Women in Cell Biology Early Career Medal Winner 2023
Anjali Kusumbe
Anjali is a group leader at the MRC Weatherall Institute of Molecular Medicine, University of Oxford. She pursued her doctoral studies with a fellowship from the Council of Scientific and Industrial Research, India and received her PhD in 2012. Anjali was awarded the Life Sciences Medal by Royal Microscopical Society, Iain T Boyle Memorial Award by European Calcified Tissue Society, Werner-Risau Memorial Award by German Society for Cell Biology, Alice L. Jee Award by Orthopaedic Research Society, Career Development Award by Medical Research Council UK, John Goldman Fellowship by Leukaemia UK, Cancer Research UK grant, Senior Fellowship by Kennedy Trust for Rheumatology Research and Starting Grant by European Research Council for her work on vascular regulation of ageing.
Her work has provided fundamental insights into vascular regulation of bone ageing and vascular control of age-associated diseases such as arthritis and bone metastases. Her lab has developed and proactively shared imaging methods, tools and image databases as open resources with the scientific community. Her work showed that vascular decline marked by pericyte to fibroblast differentiation is a primary hallmark of ageing in many soft tissues. These vessel-associated cellular and molecular changes are organ-specific, and highly remodelling tissues like gut and skin preserve vasculature with ageing. Further, her work showed that the gap junction protein Gja1 is the driver of endothelial cell ageing in the pancreas, and aged blood vessels cause the loss of beta cell proliferation in ageing islets.

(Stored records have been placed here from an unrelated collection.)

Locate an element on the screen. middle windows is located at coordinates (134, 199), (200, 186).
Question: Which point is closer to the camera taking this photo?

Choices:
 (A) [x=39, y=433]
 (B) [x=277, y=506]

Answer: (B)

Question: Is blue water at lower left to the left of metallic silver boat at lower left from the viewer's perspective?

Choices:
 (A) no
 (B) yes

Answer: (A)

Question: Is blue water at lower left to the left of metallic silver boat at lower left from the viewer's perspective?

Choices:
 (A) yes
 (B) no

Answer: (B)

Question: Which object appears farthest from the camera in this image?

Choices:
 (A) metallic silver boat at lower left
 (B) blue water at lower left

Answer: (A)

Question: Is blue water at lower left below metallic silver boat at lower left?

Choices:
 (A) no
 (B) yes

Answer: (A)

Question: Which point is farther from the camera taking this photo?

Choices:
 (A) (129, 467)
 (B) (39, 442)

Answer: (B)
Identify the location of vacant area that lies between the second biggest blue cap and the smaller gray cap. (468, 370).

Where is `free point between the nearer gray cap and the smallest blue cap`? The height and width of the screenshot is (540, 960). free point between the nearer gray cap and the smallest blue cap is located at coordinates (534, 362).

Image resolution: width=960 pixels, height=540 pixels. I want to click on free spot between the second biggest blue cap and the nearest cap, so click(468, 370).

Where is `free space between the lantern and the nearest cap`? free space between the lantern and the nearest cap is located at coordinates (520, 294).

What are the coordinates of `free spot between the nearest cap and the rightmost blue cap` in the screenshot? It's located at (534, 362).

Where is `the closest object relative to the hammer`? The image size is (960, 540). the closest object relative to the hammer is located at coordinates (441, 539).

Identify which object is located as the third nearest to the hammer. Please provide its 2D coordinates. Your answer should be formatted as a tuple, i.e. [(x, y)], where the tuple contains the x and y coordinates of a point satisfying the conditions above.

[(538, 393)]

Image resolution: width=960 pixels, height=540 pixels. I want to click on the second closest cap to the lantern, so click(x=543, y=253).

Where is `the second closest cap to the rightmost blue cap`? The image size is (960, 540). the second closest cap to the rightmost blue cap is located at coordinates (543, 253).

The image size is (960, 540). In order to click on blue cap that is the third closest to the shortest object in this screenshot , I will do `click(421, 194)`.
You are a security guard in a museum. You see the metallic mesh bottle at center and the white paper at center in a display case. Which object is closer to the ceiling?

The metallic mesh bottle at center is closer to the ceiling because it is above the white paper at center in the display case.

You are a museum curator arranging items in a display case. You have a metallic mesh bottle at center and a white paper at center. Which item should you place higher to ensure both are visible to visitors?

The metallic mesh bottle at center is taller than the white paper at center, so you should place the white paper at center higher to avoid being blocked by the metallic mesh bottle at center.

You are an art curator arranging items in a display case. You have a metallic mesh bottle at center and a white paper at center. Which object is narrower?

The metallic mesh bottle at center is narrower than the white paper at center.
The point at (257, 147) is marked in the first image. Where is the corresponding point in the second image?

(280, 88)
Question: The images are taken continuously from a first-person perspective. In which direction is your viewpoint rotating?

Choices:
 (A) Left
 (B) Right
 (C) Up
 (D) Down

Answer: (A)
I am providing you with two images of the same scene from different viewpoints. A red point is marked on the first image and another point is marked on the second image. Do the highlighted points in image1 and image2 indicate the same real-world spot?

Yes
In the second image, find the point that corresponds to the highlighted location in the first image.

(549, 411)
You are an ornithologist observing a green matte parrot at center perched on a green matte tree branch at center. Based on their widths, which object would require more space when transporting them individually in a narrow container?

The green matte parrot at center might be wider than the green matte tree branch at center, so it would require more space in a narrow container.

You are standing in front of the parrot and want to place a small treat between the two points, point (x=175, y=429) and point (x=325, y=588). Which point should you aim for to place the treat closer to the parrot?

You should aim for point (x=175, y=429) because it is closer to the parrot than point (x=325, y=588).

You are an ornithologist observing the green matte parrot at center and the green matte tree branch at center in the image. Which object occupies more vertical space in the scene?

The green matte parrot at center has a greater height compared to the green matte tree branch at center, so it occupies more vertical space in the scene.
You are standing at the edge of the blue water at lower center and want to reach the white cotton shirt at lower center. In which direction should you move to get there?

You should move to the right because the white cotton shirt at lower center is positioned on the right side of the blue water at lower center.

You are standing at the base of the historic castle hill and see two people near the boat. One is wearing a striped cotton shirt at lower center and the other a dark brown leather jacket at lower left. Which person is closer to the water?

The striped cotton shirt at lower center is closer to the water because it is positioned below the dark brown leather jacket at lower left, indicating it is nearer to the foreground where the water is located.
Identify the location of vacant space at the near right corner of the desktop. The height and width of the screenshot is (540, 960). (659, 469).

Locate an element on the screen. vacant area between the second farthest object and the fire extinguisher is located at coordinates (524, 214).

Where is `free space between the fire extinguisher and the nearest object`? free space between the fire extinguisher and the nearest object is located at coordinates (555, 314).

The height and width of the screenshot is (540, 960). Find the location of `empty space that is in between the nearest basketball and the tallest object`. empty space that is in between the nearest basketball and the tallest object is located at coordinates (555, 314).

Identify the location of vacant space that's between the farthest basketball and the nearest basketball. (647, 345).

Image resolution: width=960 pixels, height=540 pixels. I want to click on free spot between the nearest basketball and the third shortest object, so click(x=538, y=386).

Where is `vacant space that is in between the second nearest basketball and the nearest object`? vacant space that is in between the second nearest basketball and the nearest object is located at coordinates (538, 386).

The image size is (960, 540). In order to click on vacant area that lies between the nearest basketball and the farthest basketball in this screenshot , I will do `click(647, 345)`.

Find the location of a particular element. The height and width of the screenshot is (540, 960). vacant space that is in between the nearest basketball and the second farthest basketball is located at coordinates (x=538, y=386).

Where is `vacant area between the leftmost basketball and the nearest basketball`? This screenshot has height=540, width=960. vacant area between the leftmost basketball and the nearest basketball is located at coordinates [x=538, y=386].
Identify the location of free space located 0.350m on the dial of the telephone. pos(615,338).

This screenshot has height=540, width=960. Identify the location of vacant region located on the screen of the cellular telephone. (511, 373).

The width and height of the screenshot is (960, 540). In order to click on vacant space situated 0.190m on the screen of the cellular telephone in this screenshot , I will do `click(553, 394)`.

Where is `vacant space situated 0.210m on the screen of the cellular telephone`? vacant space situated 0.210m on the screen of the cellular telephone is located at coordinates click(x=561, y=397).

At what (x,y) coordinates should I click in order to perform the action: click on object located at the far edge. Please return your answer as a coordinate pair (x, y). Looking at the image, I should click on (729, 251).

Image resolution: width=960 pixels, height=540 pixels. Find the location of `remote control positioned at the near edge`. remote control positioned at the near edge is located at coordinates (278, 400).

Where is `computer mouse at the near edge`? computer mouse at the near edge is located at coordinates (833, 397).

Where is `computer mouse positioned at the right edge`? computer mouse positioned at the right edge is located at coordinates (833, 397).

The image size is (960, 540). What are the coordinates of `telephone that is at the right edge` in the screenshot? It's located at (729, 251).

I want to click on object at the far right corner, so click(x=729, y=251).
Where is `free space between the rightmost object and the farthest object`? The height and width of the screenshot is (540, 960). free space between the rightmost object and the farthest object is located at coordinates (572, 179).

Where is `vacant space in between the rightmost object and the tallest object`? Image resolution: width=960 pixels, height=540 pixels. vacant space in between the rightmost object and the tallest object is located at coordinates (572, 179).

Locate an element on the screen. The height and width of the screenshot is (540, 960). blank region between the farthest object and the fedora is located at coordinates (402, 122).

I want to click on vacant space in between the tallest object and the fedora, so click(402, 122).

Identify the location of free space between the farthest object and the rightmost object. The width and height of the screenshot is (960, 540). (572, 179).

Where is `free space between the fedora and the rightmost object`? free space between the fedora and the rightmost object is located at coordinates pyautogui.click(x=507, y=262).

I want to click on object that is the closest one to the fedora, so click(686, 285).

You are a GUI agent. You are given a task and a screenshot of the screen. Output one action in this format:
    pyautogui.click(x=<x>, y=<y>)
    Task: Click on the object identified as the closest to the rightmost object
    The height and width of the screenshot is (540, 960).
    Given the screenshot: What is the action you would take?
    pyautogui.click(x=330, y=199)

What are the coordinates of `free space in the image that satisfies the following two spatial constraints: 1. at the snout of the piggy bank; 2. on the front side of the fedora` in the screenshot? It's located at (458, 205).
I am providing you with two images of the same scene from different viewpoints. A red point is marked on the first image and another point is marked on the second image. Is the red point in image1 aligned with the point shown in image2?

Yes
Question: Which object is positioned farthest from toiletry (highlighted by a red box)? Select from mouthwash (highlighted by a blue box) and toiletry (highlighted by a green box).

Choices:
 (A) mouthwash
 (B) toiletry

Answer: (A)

Her research works have achieved broad recognition, as evidenced by extensive citations and the steady stream of invitations she receives to speak at prestigious scientific conferences. Anjali’s work on vascular ageing has profound implications for the future development of improved treatments for age-associated diseases. Anjali has also shown that her discoveries using murine models hold true for human tissues.
Anjali has mentored students and postdoctoral trainees; and two of her postdoctoral trainees are currently independent group leaders. She leads the organization of the Oxford Imaging Symposium and Oxford Vascular Biology Symposium. She is also active in scientific outreach. Her lab received the 2022 GOLD Award in recognition of exemplary actions undertaken to improve sustainability and efficiency practices as part of the laboratory Efficiency Assessment Framework (LEAF).
You can read more about Anjali’s work https://www.rdm.ox.ac.uk/people/anjali-kusumbe or follow @Kusumbelab on Twitter
The medal will be awarded during the next joint BSCB/Biochemical Society co-organised meeting Dynamic Cell V which will be held on 17-20 April 2023 at Loughborough University.
The WICB Early Career Medal was established in 2015 to mark the 50th anniversary of the founding of the BSCB. It is an annual honour awarded to an outstanding female cell biologist who has started her own research group in the UK within the last seven years.